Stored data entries
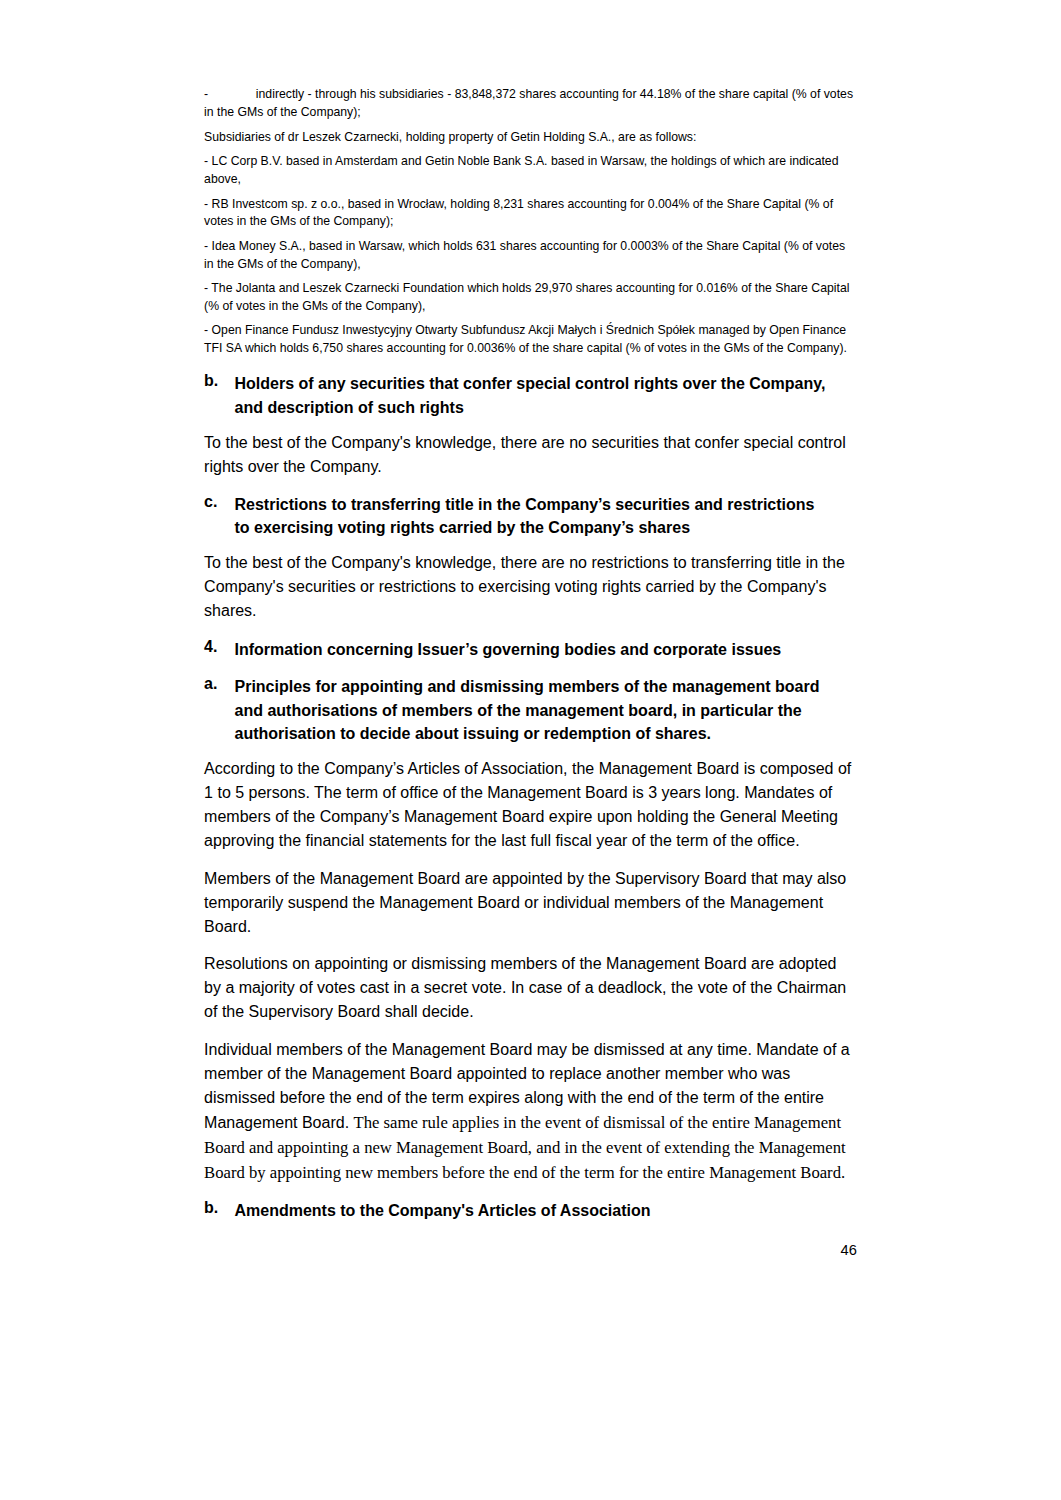- indirectly - through his subsidiaries - 83,848,372 shares accounting for 44.18% of the share capital (% of votes in the GMs of the Company);
Subsidiaries of dr Leszek Czarnecki, holding property of Getin Holding S.A., are as follows:
- LC Corp B.V. based in Amsterdam and Getin Noble Bank S.A. based in Warsaw, the holdings of which are indicated above,
- RB Investcom sp. z o.o., based in Wrocław, holding 8,231 shares accounting for 0.004% of the Share Capital (% of votes in the GMs of the Company);
- Idea Money S.A., based in Warsaw, which holds 631 shares accounting for 0.0003% of the Share Capital (% of votes in the GMs of the Company),
- The Jolanta and Leszek Czarnecki Foundation which holds 29,970 shares accounting for 0.016% of the Share Capital (% of votes in the GMs of the Company),
- Open Finance Fundusz Inwestycyjny Otwarty Subfundusz Akcji Małych i Średnich Spółek managed by Open Finance TFI SA which holds 6,750 shares accounting for 0.0036% of the share capital (% of votes in the GMs of the Company).
b.
Holders of any securities that confer special control rights over the Company, and description of such rights
To the best of the Company's knowledge, there are no securities that confer special control rights over the Company.
c.
Restrictions to transferring title in the Company’s securities and restrictions to exercising voting rights carried by the Company’s shares
To the best of the Company's knowledge, there are no restrictions to transferring title in the Company's securities or restrictions to exercising voting rights carried by the Company's shares.
4.
Information concerning Issuer’s governing bodies and corporate issues
a.
Principles for appointing and dismissing members of the management board and authorisations of members of the management board, in particular the authorisation to decide about issuing or redemption of shares.
According to the Company’s Articles of Association, the Management Board is composed of 1 to 5 persons. The term of office of the Management Board is 3 years long. Mandates of members of the Company’s Management Board expire upon holding the General Meeting approving the financial statements for the last full fiscal year of the term of the office.
Members of the Management Board are appointed by the Supervisory Board that may also temporarily suspend the Management Board or individual members of the Management Board.
Resolutions on appointing or dismissing members of the Management Board are adopted by a majority of votes cast in a secret vote. In case of a deadlock, the vote of the Chairman of the Supervisory Board shall decide.
Individual members of the Management Board may be dismissed at any time. Mandate of a member of the Management Board appointed to replace another member who was dismissed before the end of the term expires along with the end of the term of the entire Management Board. The same rule applies in the event of dismissal of the entire Management Board and appointing a new Management Board, and in the event of extending the Management Board by appointing new members before the end of the term for the entire Management Board.
b.
Amendments to the Company's Articles of Association
46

**Problem details:**
Every entry above should be given again exactly, with no images included.

**Answer for this exercise:**
- indirectly - through his subsidiaries - 83,848,372 shares accounting for 44.18% of the share capital (% of votes in the GMs of the Company);
Subsidiaries of dr Leszek Czarnecki, holding property of Getin Holding S.A., are as follows:
- LC Corp B.V. based in Amsterdam and Getin Noble Bank S.A. based in Warsaw, the holdings of which are indicated above,
- RB Investcom sp. z o.o., based in Wrocław, holding 8,231 shares accounting for 0.004% of the Share Capital (% of votes in the GMs of the Company);
- Idea Money S.A., based in Warsaw, which holds 631 shares accounting for 0.0003% of the Share Capital (% of votes in the GMs of the Company),
- The Jolanta and Leszek Czarnecki Foundation which holds 29,970 shares accounting for 0.016% of the Share Capital (% of votes in the GMs of the Company),
- Open Finance Fundusz Inwestycyjny Otwarty Subfundusz Akcji Małych i Średnich Spółek managed by Open Finance TFI SA which holds 6,750 shares accounting for 0.0036% of the share capital (% of votes in the GMs of the Company).
b.
Holders of any securities that confer special control rights over the Company, and description of such rights
To the best of the Company's knowledge, there are no securities that confer special control rights over the Company.
c.
Restrictions to transferring title in the Company’s securities and restrictions to exercising voting rights carried by the Company’s shares
To the best of the Company's knowledge, there are no restrictions to transferring title in the Company's securities or restrictions to exercising voting rights carried by the Company's shares.
4.
Information concerning Issuer’s governing bodies and corporate issues
a.
Principles for appointing and dismissing members of the management board and authorisations of members of the management board, in particular the authorisation to decide about issuing or redemption of shares.
According to the Company’s Articles of Association, the Management Board is composed of 1 to 5 persons. The term of office of the Management Board is 3 years long. Mandates of members of the Company’s Management Board expire upon holding the General Meeting approving the financial statements for the last full fiscal year of the term of the office.
Members of the Management Board are appointed by the Supervisory Board that may also temporarily suspend the Management Board or individual members of the Management Board.
Resolutions on appointing or dismissing members of the Management Board are adopted by a majority of votes cast in a secret vote. In case of a deadlock, the vote of the Chairman of the Supervisory Board shall decide.
Individual members of the Management Board may be dismissed at any time. Mandate of a member of the Management Board appointed to replace another member who was dismissed before the end of the term expires along with the end of the term of the entire Management Board. The same rule applies in the event of dismissal of the entire Management Board and appointing a new Management Board, and in the event of extending the Management Board by appointing new members before the end of the term for the entire Management Board.
b.
Amendments to the Company's Articles of Association
46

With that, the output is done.